Throughout centuries craftsmen of the Vyatka lands (Kirov Region nowadays) were engaged in wood processing. It is no wonder they laid the foundation to the unique burr craft.
Burr is a material admirable in its kind. It is called forest porphyry or wooden malachite. Wonderful paragons of burr ware are kept in the largest museum collections of Russia. Such ware was called napiform in Russia of the 16th – 17th centuries. It adorned tsarist feasts on a par with gold-plated and silver dishes.
Burr growth found on branches and trunks of old trees remind of a knob, a drop, a boulder or a human head.
The burr is usually found on oak, walnut, black alder, and aspen trees. However, it is most common for birch trees. Burr material is strong and weighty and lends itself to machining favourably. It is not subject to cracking, starting, shrinking or swelling out. The burr layer varies in its thickness. The larger a burr and the more intricate its patterns are, the more expensive it is.
It is known that in the first half of the 19th century the burr of 20 pounds (a little more than 8 kg) cost as much as thoroughbred bull. In pre-revolutionary Russia the burr was worth its weight in gold: 70 rubles per kilogram in the dry state. Legends were circulated about the burr, just like about ginseng. It was considered great fortune to find it in the wood. The birch burr, which is the most beautiful in pattern and color, was widespread in the Vyatka Province (Kirov Region). It was thanks to this material that the remarkable woodwork craft appeared.
The burr woodwork was first recorded in literature of the early 18th century. The famous Russian historian Vasily Tatishchev wrote about burr ware made in Vyatka in his book Composition of History and Geography of Russia.

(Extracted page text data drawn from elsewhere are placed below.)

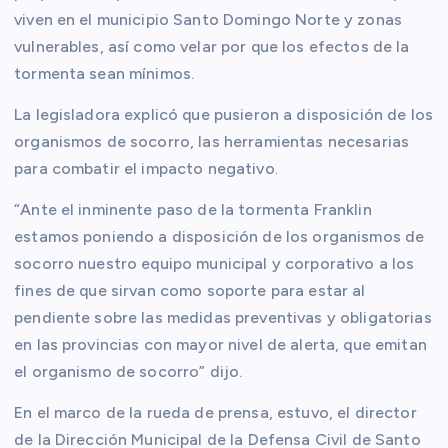
viven en el municipio Santo Domingo Norte y zonas
vulnerables, así como velar por que los efectos de la
tormenta sean mínimos.
La legisladora explicó que pusieron a disposición de los
organismos de socorro, las herramientas necesarias
para combatir el impacto negativo.
“Ante el inminente paso de la tormenta Franklin
estamos poniendo a disposición de los organismos de
socorro nuestro equipo municipal y corporativo a los
fines de que sirvan como soporte para estar al
pendiente sobre las medidas preventivas y obligatorias
en las provincias con mayor nivel de alerta, que emitan
el organismo de socorro” dijo.
En el marco de la rueda de prensa, estuvo, el director
de la Dirección Municipal de la Defensa Civil de Santo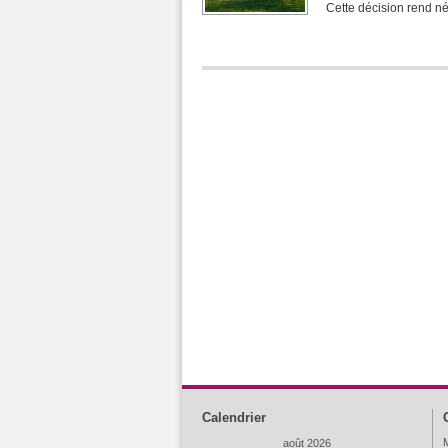
Cette décision rend né
Calendrier
M
août 2026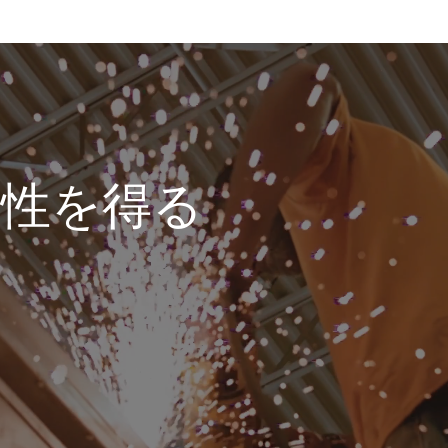
位性を得る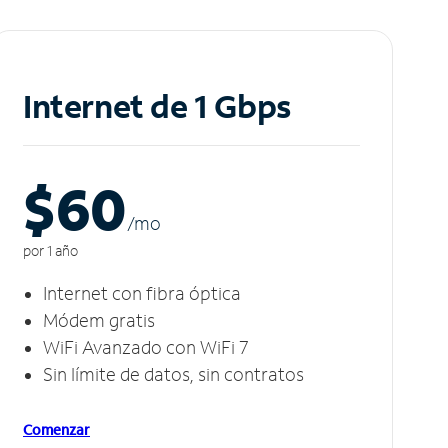
Internet de 1 Gbps
$60
/m
o
por 1 año
Internet con fibra óptica
Módem gratis
WiFi Avanzado con WiFi 7
Sin límite de datos, sin contratos
Comenzar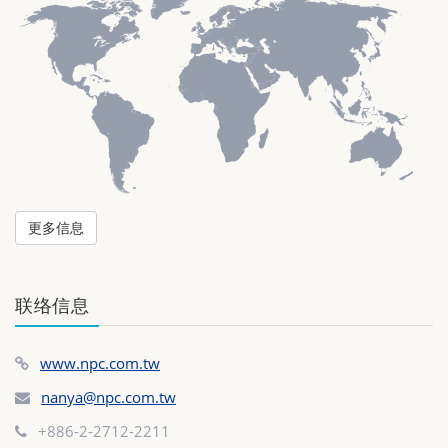
更多信息
联络信息
www.npc.com.tw
nanya@npc.com.tw
+886-2-2712-2211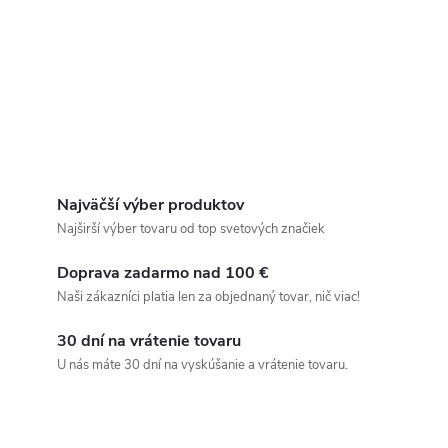
Najväčší výber produktov
Najširší výber tovaru od top svetových značiek
Doprava zadarmo nad 100 €
Naši zákazníci platia len za objednaný tovar, nič viac!
30 dní na vrátenie tovaru
U nás máte 30 dní na vyskúšanie a vrátenie tovaru.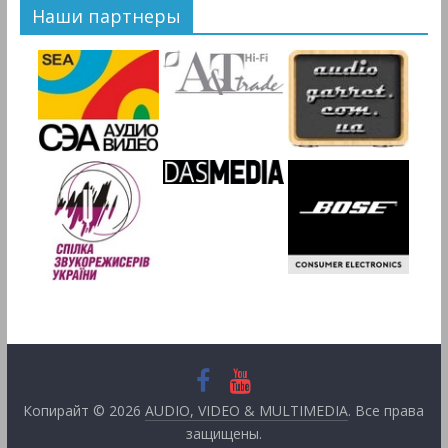
Наши партнеры
Копирайт © 2026
AUDIO, VIDEO & MULTIMEDIA
. Все права
защищены.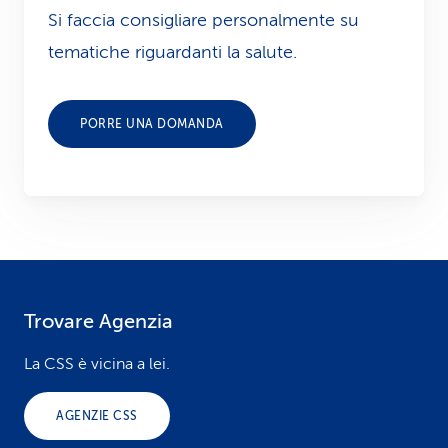
Si faccia consigliare personalmente su
tematiche riguardanti la salute.
PORRE UNA DOMANDA
Trovare Agenzia
F
o
La CSS è vicina a lei.
o
AGENZIE CSS
t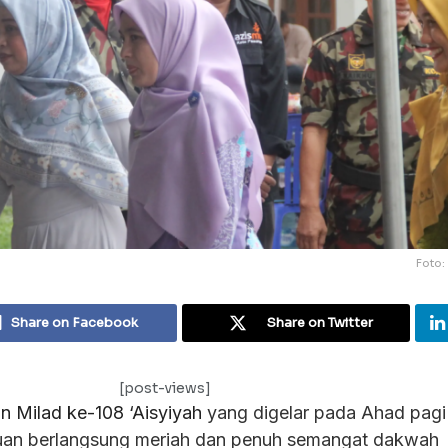
Foto:
Share on Facebook
Share on Twitter
[post-views]
n Milad ke-108 ‘Aisyiyah
yang digelar pada Ahad pagi
uan berlangsung meriah dan penuh semangat dakwah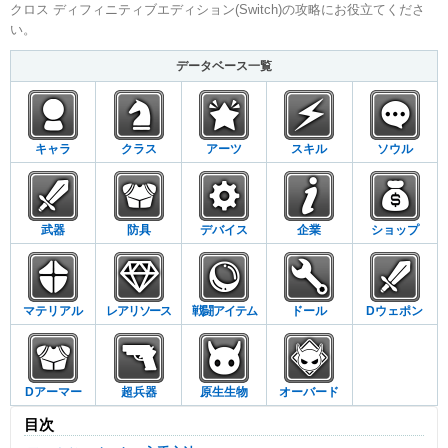
クロス ディフィニティブエディション(Switch)の攻略にお役立てくださ
い。
データベース一覧
キャラ
クラス
アーツ
スキル
ソウル
武器
防具
デバイス
企業
ショップ
マテリアル
レアリソース
戦闘アイテム
ドール
Dウェポン
Dアーマー
超兵器
原生生物
オーバード
目次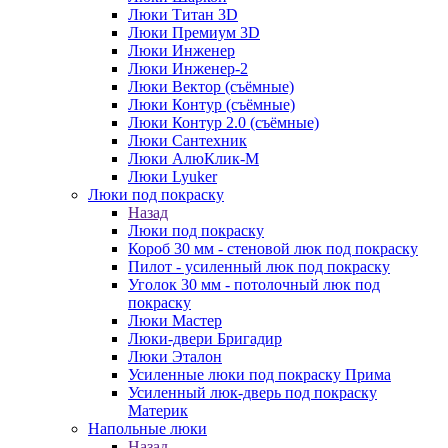
Люки Титан 3D
Люки Премиум 3D
Люки Инженер
Люки Инженер-2
Люки Вектор (съёмные)
Люки Контур (съёмные)
Люки Контур 2.0 (съёмные)
Люки Сантехник
Люки АлюКлик-М
Люки Lyuker
Люки под покраску
Назад
Люки под покраску
Короб 30 мм - стеновой люк под покраску
Пилот - усиленный люк под покраску
Уголок 30 мм - потолочный люк под
покраску
Люки Мастер
Люки-двери Бригадир
Люки Эталон
Усиленные люки под покраску Прима
Усиленный люк-дверь под покраску
Материк
Напольные люки
Назад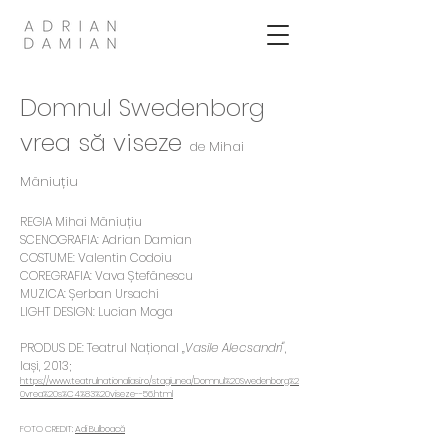
Domnul Swedenborg
vrea să viseze
de Mihai
Măniuțiu
REGIA Mihai Măniuțiu
SCENOGRAFIA: Adrian Damian
COSTUME: Valentin Codoiu
​COREGRAFIA: Vava Ștefănescu
MUZICA: Șerban Ursachi
LIGHT DESIGN: Lucian Moga
PRODUS DE: Teatrul Național
„Vasile Alecsandri"
,
Iași, 2013;
https://www.teatrulnationaliasi.ro/stagiunea/Domnul%20Swedenborg%2
0vrea%20s%C4%83%20viseze--56.html
FOTO CREDIT:
Adi Bulboacă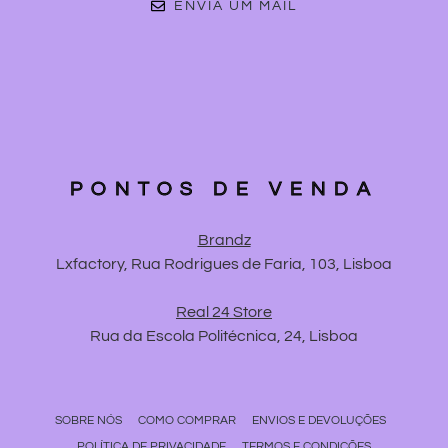
ENVIA UM MAIL
PONTOS DE VENDA
Brandz
Lxfactory, Rua Rodrigues de Faria, 103, Lisboa
Real 24 Store
Rua da Escola Politécnica, 24, Lisboa
SOBRE NÓS
COMO COMPRAR
ENVIOS E DEVOLUÇÕES
POLÍTICA DE PRIVACIDADE
TERMOS E CONDIÇÕES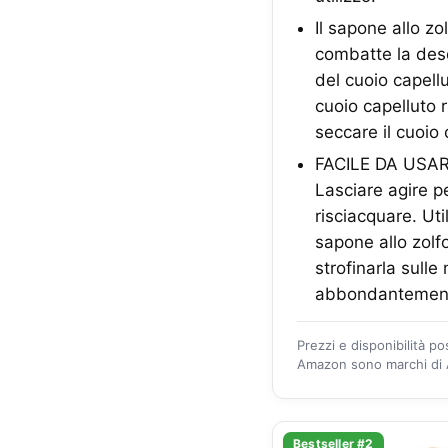
Il sapone allo z
combatte la des
del cuoio capellu
cuoio capelluto 
seccare il cuoio 
FACILE DA USARE: 
Lasciare agire p
risciacquare. Uti
sapone allo zolf
strofinarla sull
abbondantement
Prezzi e disponibilità p
Amazon sono marchi di A
Bestseller #2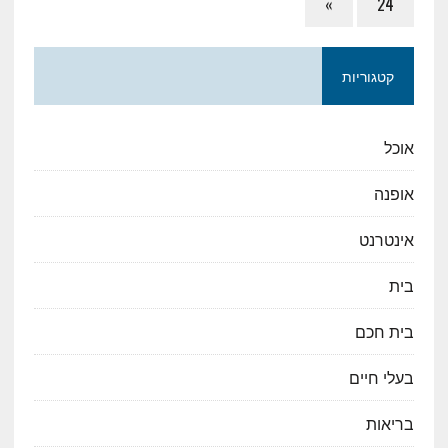
»
24
קטגוריות
אוכל
אופנה
אינטרנט
בית
בית חכם
בעלי חיים
בריאות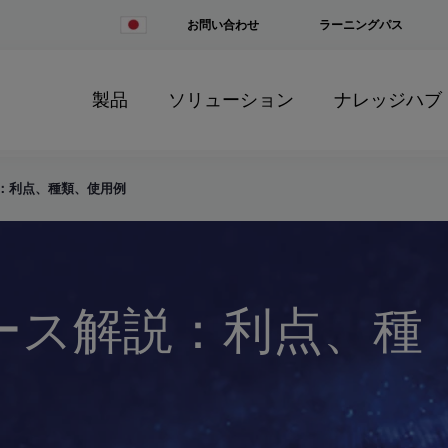
Change
お問い合わせ
ラーニングパス
Country
製品
ソリューション
ナレッジハブ
説：利点、種類、使用例
ベース解説：利点、種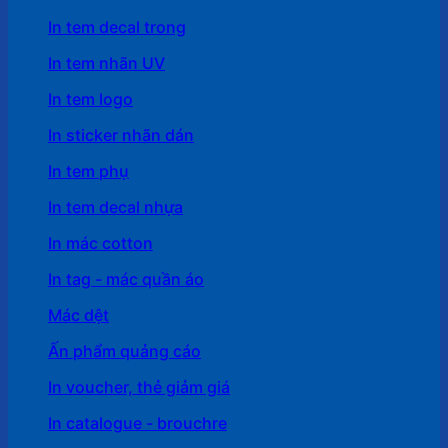
In tem decal trong
In tem nhãn UV
In tem logo
In sticker nhãn dán
In tem phụ
In tem decal nhựa
In mác cotton
In tag - mác quần áo
Mác dệt
Ấn phẩm quảng cáo
In voucher, thẻ giảm giá
In catalogue - brouchre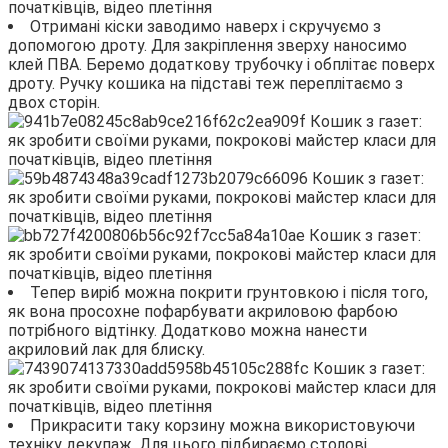
Отримані кіски заводимо наверх і скручуємо з
допомогою дроту. Для закріплення зверху наносимо
клей ПВА. Беремо додаткову трубочку і обплітає поверх
дроту. Ручку кошика на підставі теж переплітаємо з
двох сторін.
Тепер виріб можна покрити грунтовкою і після того,
як вона просохне пофарбувати акриловою фарбою
потрібного відтінку. Додатково можна нанести
акриловий лак для блиску.
Прикрасити таку корзину можна використовуючи
техніку декупаж. Для цього підбираємо столові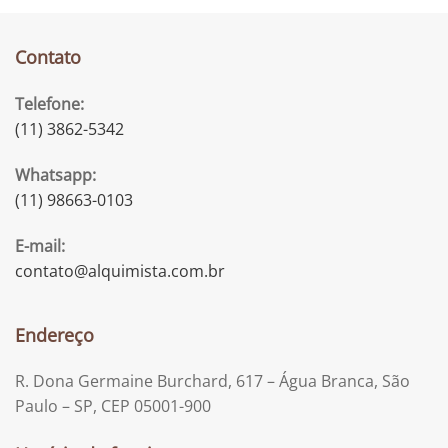
Contato
Telefone:
(11) 3862-5342
Whatsapp:
(11) 98663-0103
E-mail:
contato@alquimista.com.br
Endereço
R. Dona Germaine Burchard, 617 – Água Branca, São
Paulo – SP, CEP 05001-900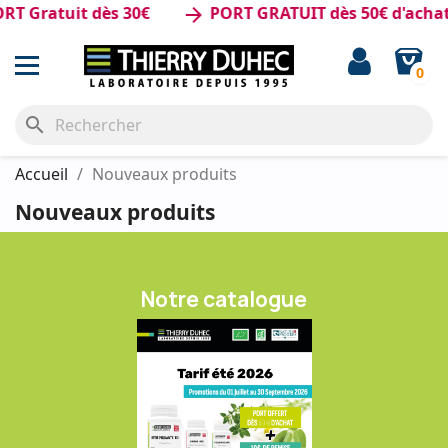
T Gratuit dès 30€
PORT GRATUIT dès 50€ d'achat
arrow_forward
0
search
Accueil
Nouveaux produits
Nouveaux produits
Notre catalogue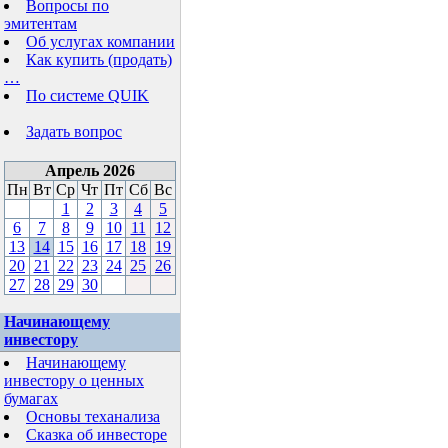
Вопросы по
эмитентам
Об услугах компании
Как купить (продать)
…
По системе QUIK
Задать вопрос
Апрель 2026
Пн
Вт
Ср
Чт
Пт
Сб
Вс
1
2
3
4
5
6
7
8
9
10
11
12
13
14
15
16
17
18
19
20
21
22
23
24
25
26
27
28
29
30
Начинающему
инвестору
Начинающему
инвестору о ценных
бумагах
Основы теханализа
Сказка об инвесторе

Grigory Makarov, who lived in the first quarter of the 19th century in the district town of Slobodsky is considered to be the founder of the burr craft in Vyatka Province. He used thin burr plates to create caskets and snuffboxes in geometrical forms and exact proportions in line with the style of Classicism domineering in those years. His major merit was adding wooden hinges to his woodworks. Grigory Makarov unriddled and adopted this secret from a Scottish snuffbox, which he had come across. He managed to make it by mastering most sophisticated operations. Making exactly fitting hinge fingers and holes, as well as drilling with a thin wire became part of the arsenal of the next generations of burr craftsmen.
The master Semyon Ivanovich Bronnikov from Vyatka also left his mark in the history of the burr craft. He is known as the creator of the one of a kind wooden pocket watch, with its case and box made of burr. His sons Nikolay and Mikhail assisted their father in his work. They took orders for making pocket watches from many cities of Russia. The pinnacle of the Bronnikovs fame as watchmakers was participating in the World Fair in Vienna (1837). The dynasty members were a big success in the subsequent famous exhibitions, such as the Nizhny Novgorod Commercial and Industrial and Art Exhibition (1896) and the All-Russian Exhibition in St. Petersburg (1902).